### [Task item]
Your answer should be every line from the records that contains "представить".

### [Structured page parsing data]
..............................
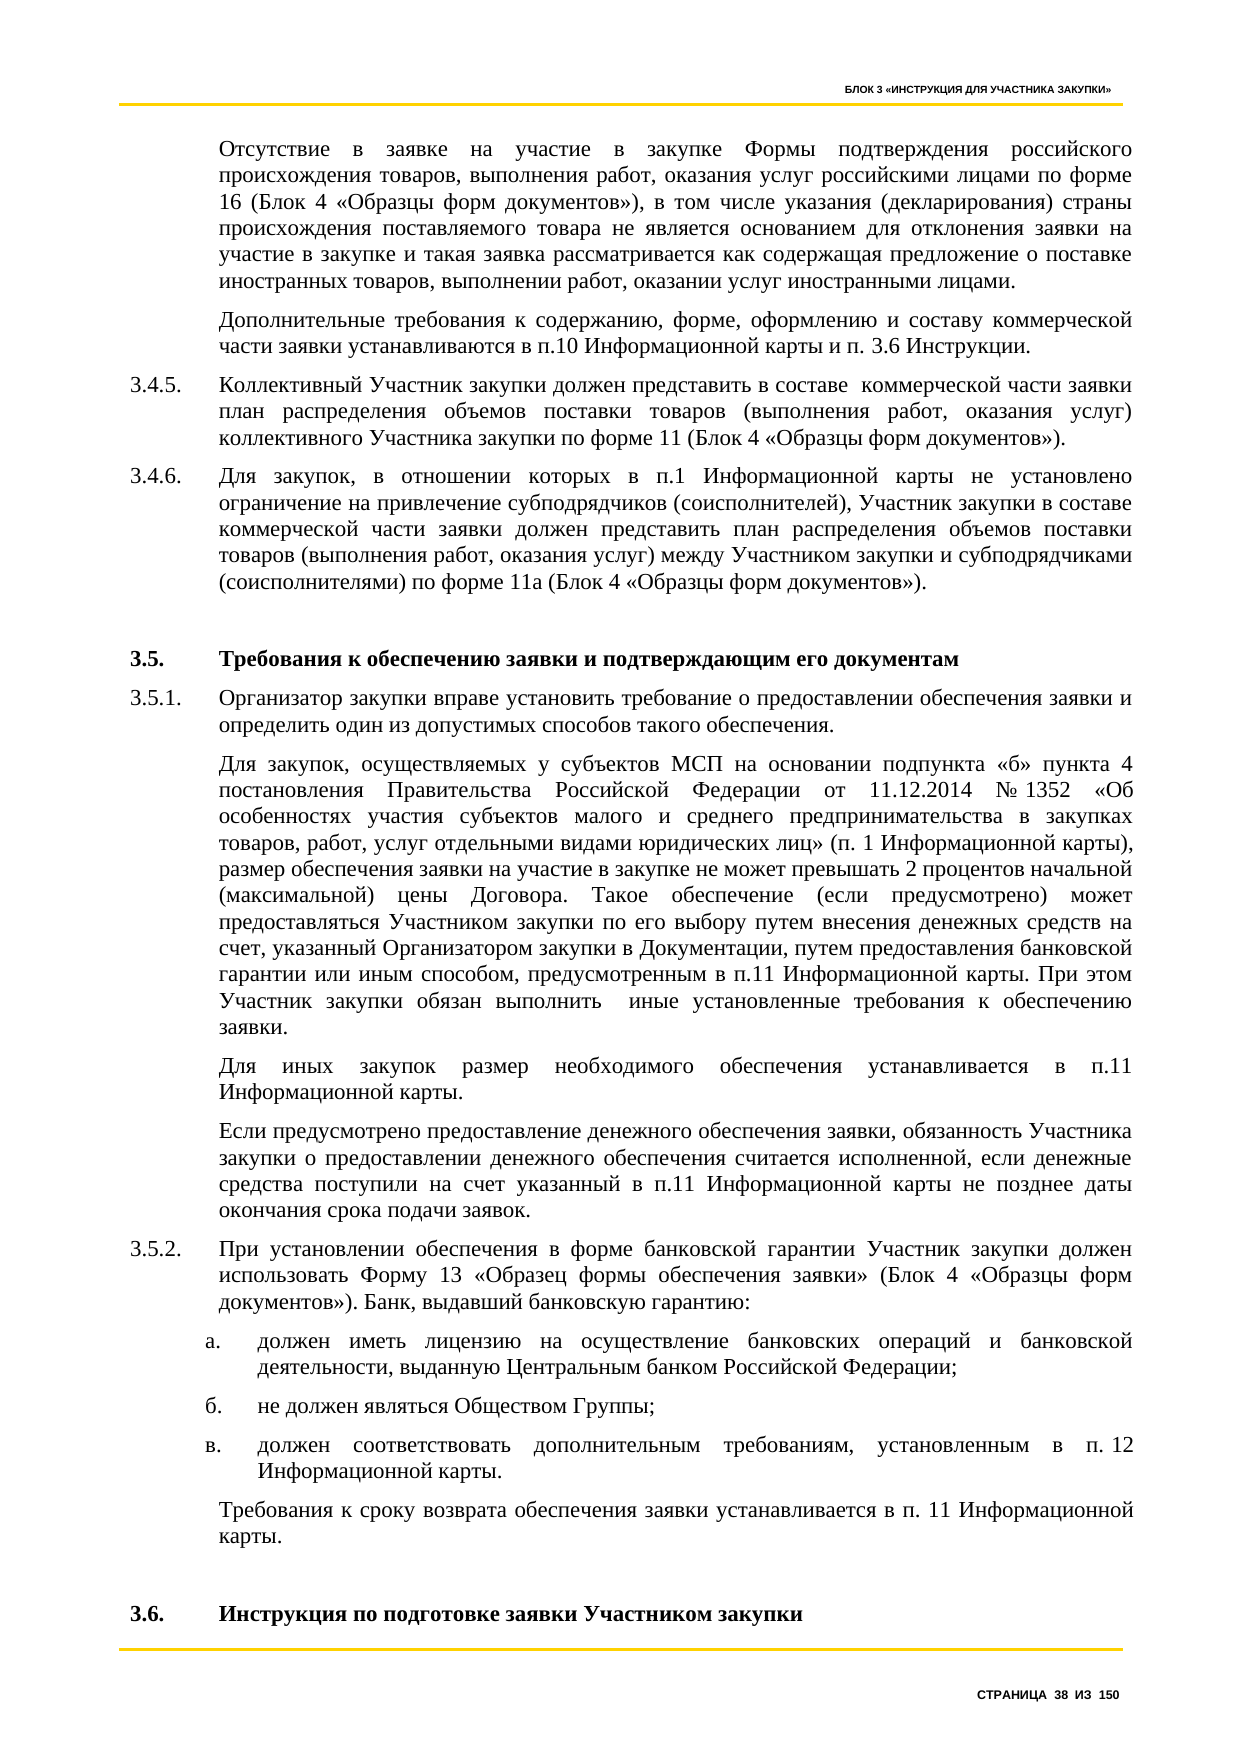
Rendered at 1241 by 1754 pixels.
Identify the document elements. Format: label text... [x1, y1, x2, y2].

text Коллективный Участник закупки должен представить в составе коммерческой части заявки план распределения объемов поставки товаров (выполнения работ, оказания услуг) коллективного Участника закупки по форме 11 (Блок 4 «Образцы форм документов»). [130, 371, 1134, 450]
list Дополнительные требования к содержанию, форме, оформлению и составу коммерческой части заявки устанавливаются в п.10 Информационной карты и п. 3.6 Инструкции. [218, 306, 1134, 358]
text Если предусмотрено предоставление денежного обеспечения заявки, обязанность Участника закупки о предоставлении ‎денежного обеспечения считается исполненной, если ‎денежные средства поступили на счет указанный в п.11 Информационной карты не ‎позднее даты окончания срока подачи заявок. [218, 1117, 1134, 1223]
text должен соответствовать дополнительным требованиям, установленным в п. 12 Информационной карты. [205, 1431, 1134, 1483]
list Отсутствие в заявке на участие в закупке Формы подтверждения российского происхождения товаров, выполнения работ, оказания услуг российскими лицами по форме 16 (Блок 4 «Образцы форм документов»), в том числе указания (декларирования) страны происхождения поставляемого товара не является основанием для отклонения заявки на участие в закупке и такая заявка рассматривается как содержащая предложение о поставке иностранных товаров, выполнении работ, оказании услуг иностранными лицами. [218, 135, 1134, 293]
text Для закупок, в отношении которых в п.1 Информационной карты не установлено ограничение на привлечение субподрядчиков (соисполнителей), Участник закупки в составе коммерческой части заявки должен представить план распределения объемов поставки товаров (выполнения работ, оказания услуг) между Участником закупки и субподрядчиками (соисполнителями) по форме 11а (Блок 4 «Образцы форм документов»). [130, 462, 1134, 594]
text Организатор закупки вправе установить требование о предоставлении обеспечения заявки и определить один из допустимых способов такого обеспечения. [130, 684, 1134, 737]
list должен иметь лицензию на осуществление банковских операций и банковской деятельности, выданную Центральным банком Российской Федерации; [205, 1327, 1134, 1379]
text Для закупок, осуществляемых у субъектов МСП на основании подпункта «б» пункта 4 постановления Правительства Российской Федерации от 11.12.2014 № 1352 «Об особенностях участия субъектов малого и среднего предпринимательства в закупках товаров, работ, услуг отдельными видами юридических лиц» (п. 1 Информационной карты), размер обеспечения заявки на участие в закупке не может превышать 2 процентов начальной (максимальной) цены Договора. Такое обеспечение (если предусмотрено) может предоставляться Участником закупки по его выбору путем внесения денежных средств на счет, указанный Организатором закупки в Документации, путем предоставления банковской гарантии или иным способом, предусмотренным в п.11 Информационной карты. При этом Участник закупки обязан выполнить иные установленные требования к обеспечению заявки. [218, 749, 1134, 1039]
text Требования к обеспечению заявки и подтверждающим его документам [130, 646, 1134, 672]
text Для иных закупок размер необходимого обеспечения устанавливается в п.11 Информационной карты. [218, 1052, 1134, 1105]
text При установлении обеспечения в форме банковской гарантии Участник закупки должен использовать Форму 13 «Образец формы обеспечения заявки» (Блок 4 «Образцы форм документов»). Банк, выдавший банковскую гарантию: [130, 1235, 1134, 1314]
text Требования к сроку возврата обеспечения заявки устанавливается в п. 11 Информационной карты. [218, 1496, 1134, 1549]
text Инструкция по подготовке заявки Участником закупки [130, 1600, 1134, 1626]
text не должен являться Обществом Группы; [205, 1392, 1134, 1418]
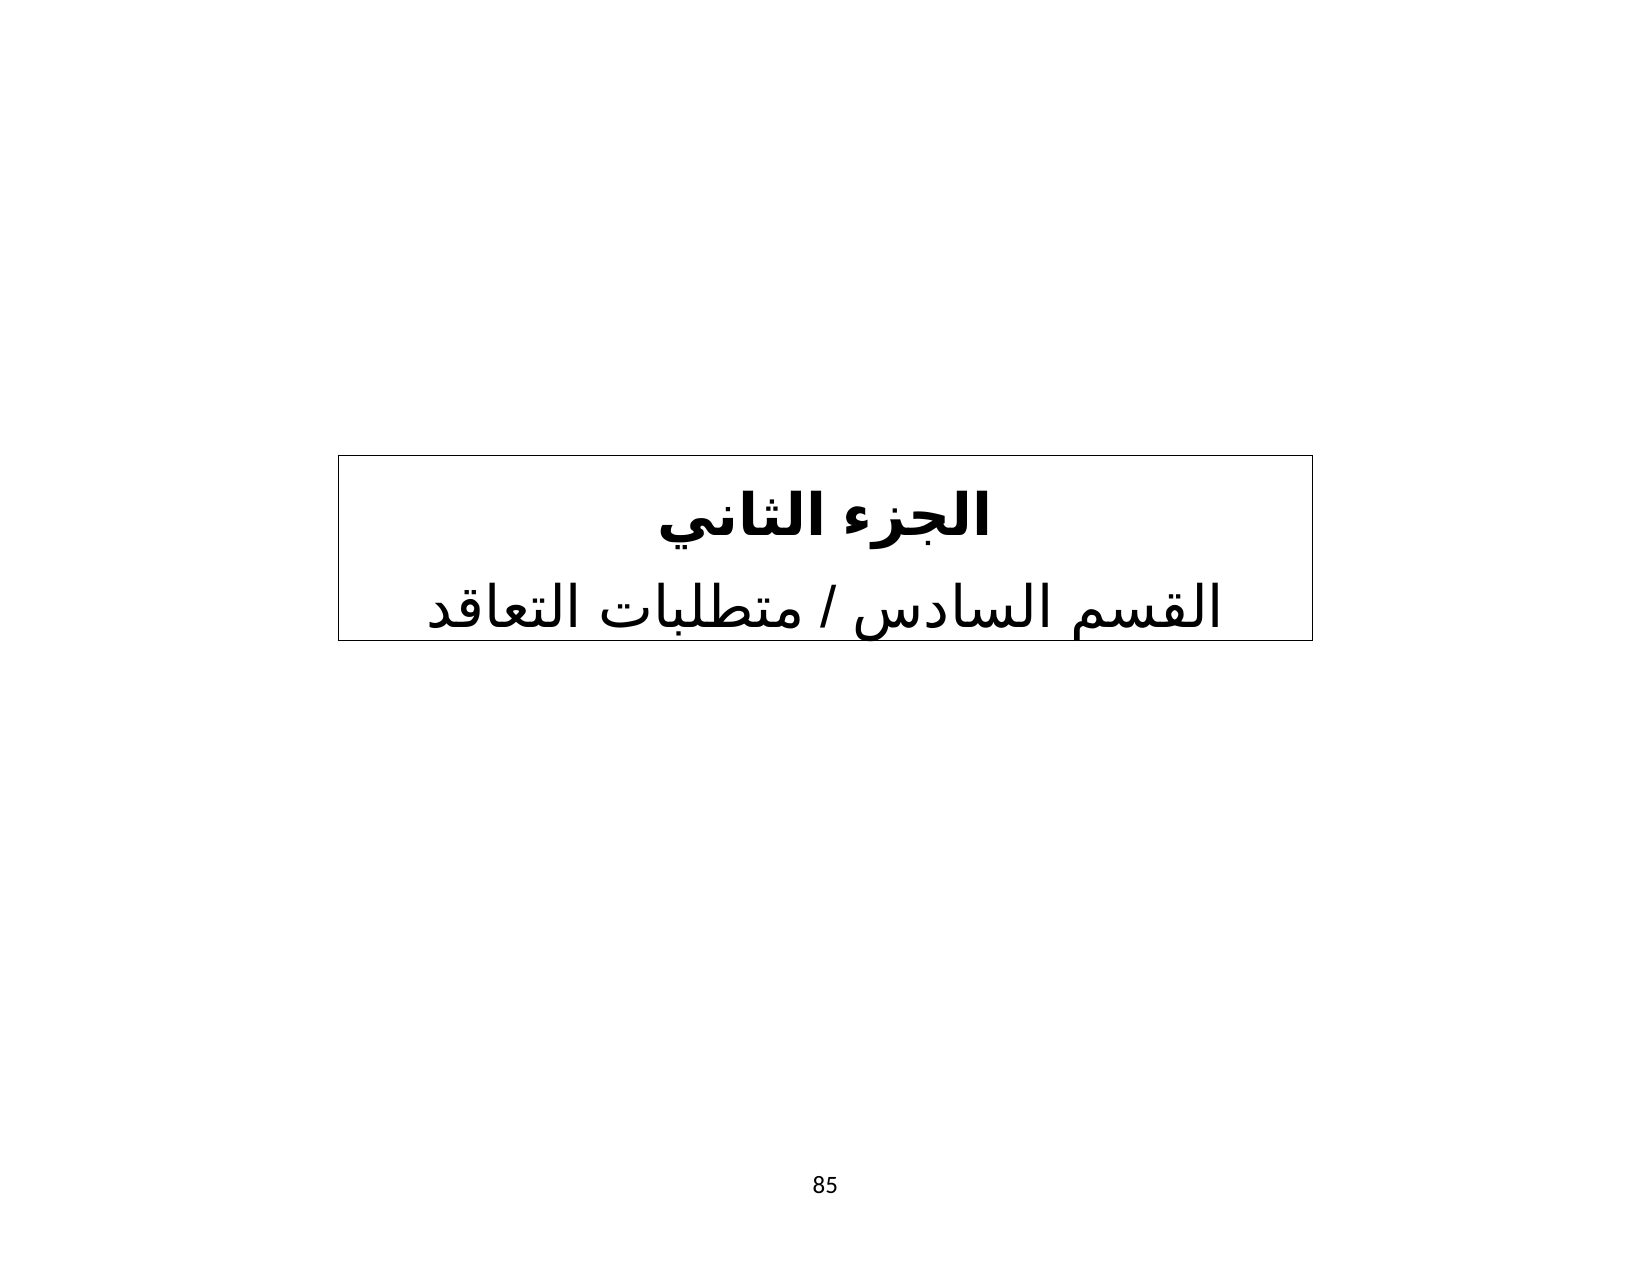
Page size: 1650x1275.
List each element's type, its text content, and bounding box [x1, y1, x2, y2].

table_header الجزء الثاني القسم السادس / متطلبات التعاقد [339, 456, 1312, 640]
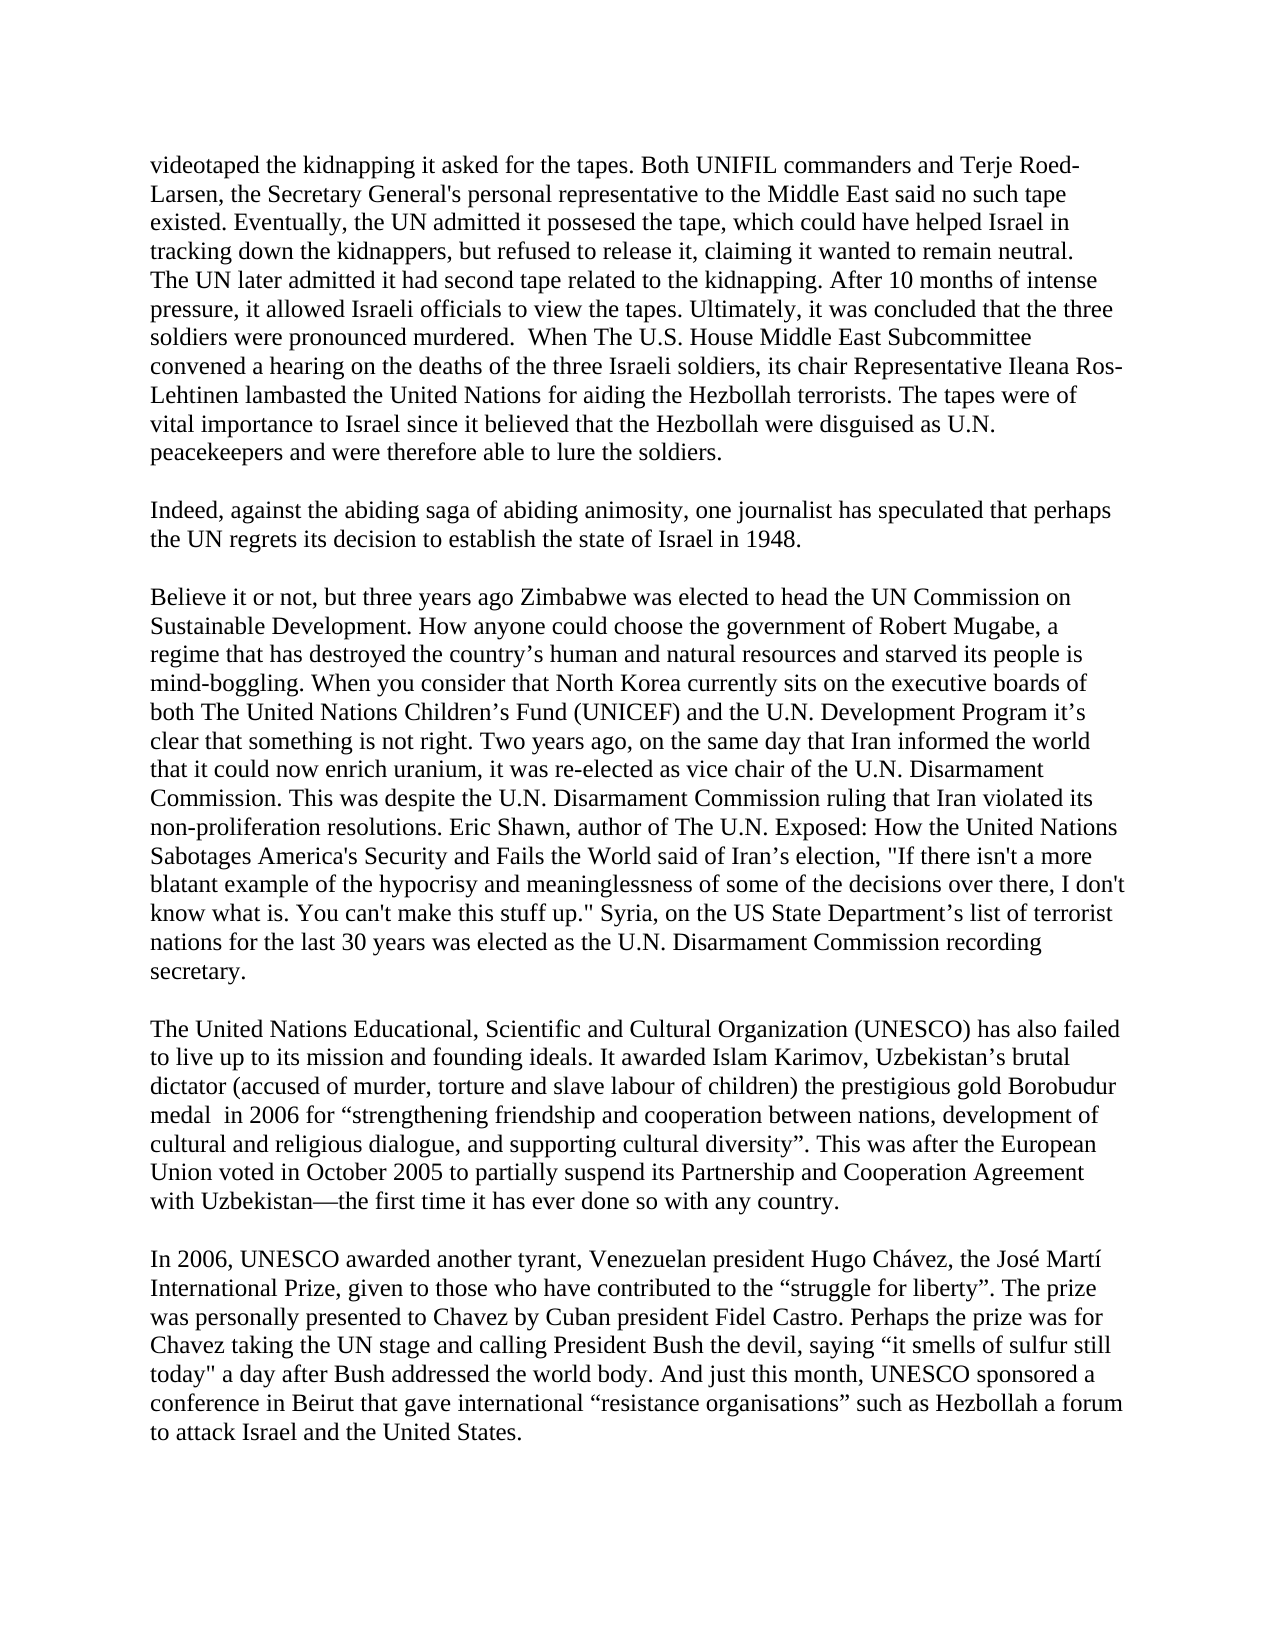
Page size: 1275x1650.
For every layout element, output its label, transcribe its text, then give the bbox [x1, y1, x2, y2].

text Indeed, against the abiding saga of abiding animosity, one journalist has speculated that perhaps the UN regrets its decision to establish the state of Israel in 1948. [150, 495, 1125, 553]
..............................
### [Written reply]
text Коллективный Участник закупки должен представить в составе коммерческой части заявки план распределения объемов поставки товаров (выполнения работ, оказания услуг) коллективного Участника закупки по форме 11 (Блок 4 «Образцы форм документов»). [130, 371, 1134, 450]
text Для закупок, в отношении которых в п.1 Информационной карты не установлено ограничение на привлечение субподрядчиков (соисполнителей), Участник закупки в составе коммерческой части заявки должен представить план распределения объемов поставки товаров (выполнения работ, оказания услуг) между Участником закупки и субподрядчиками (соисполнителями) по форме 11а (Блок 4 «Образцы форм документов»). [130, 462, 1134, 594]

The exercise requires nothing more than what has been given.